The greatest challenges facing Zimbabwe can be boiled down to two principal deficiencies and not surprisingly, it is also common to most African countries. The first challenge is that Zimbabwe’s external income cannot cover the responsibilities of managing the needs of the country. The second is creating jobs for workforce eligible Zimbabweans. The solution to the first challenge is to adopt an export-oriented trade strategy that will enable Zimbabwe to develop conversion industries that will convert the raw materials it is exporting to semi-finished or finished goods for export, thereby earning more for the commodities it is exporting. Zimbabwe can implement a multi-pronged export-oriented trade strategy through: (1) the previously mentioned conversion industries that will convert agricultural and mineral raw materials to finished and or semi-finished goods for export; (2) creating an oasis to sell global manufacturers on the benefits of locating production facilities in Zimbabwe for manufacturing and exporting to their customers; and (3) incentivizing Zimbabwean businesses to establish export manufacturing and processing industries to manufacture and process goods and services for distribution in hard currency markets.

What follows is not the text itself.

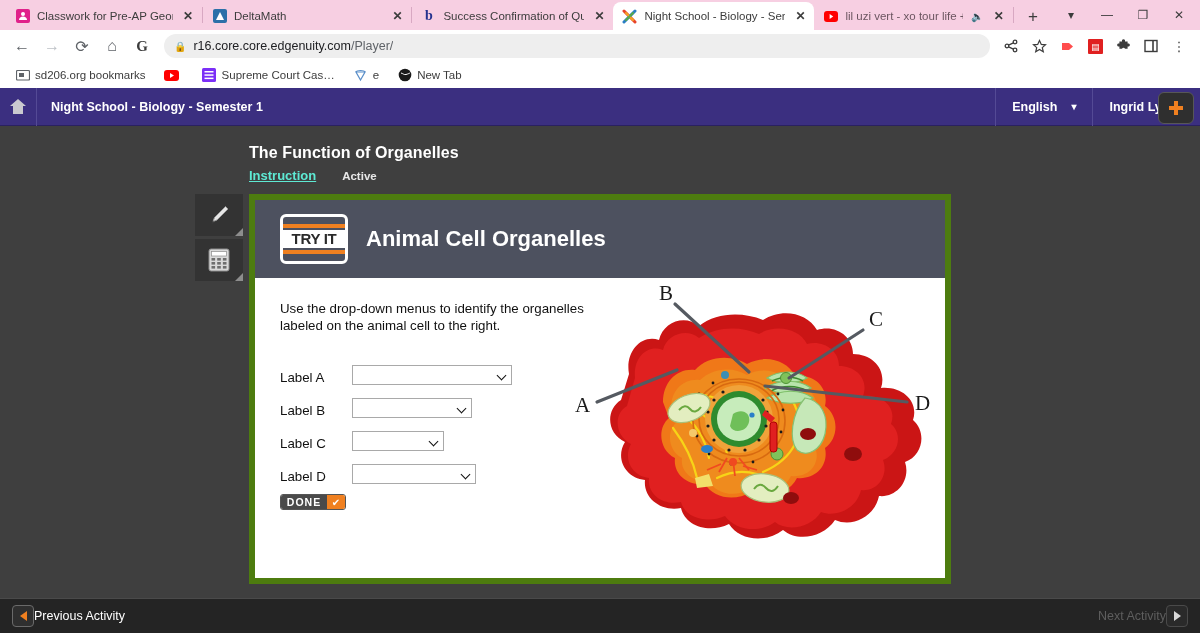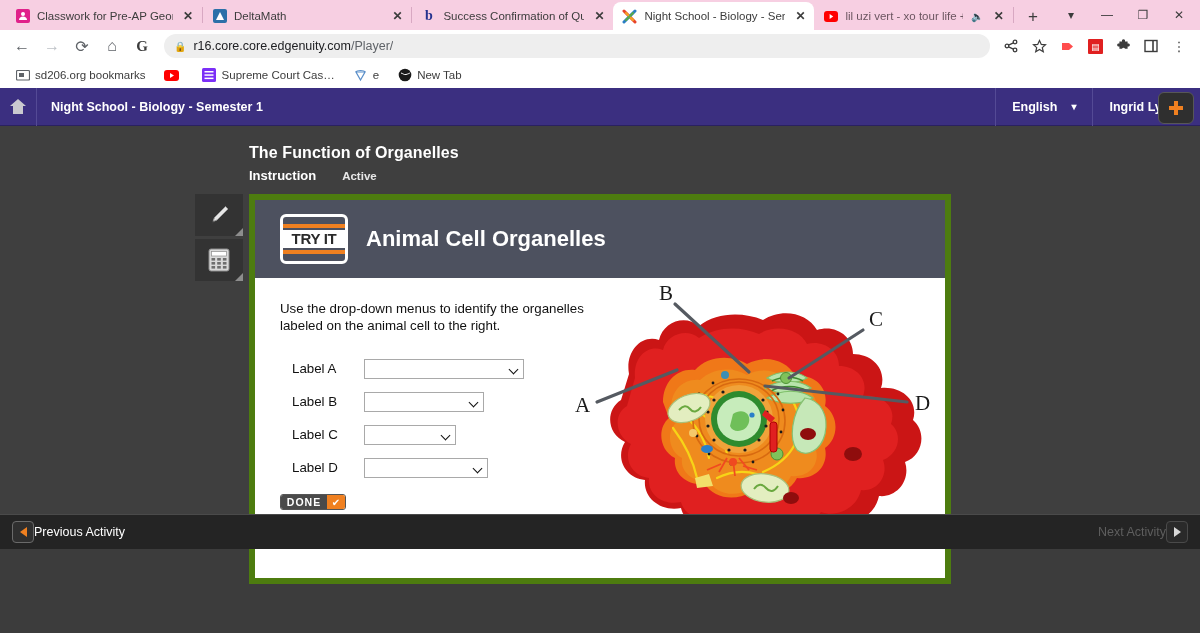"Night School - Biology - Semester" #app { height: 461px -> 545px }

Zimbabwe also has a great tourism opportunity. A major effort to increase the number of tourist visitors will pay off for the country because tourists are a great source of hard currency, and they are a valuable source of positive word-of-mouth advertising in the global marketplace. African countries are not very adept at exploiting tourism as a major driver of economic activity. Zimbabwe has a chance to ratchet up hard currency income from tourism as well as industrial manufacturing and processing. The challenge of the new leadership is to change the narrative of black African leaders as it pertains to Zimbabwe. It is an opportunity to write a powerful new evidence of African leaders providing a success story in the leadership of their country.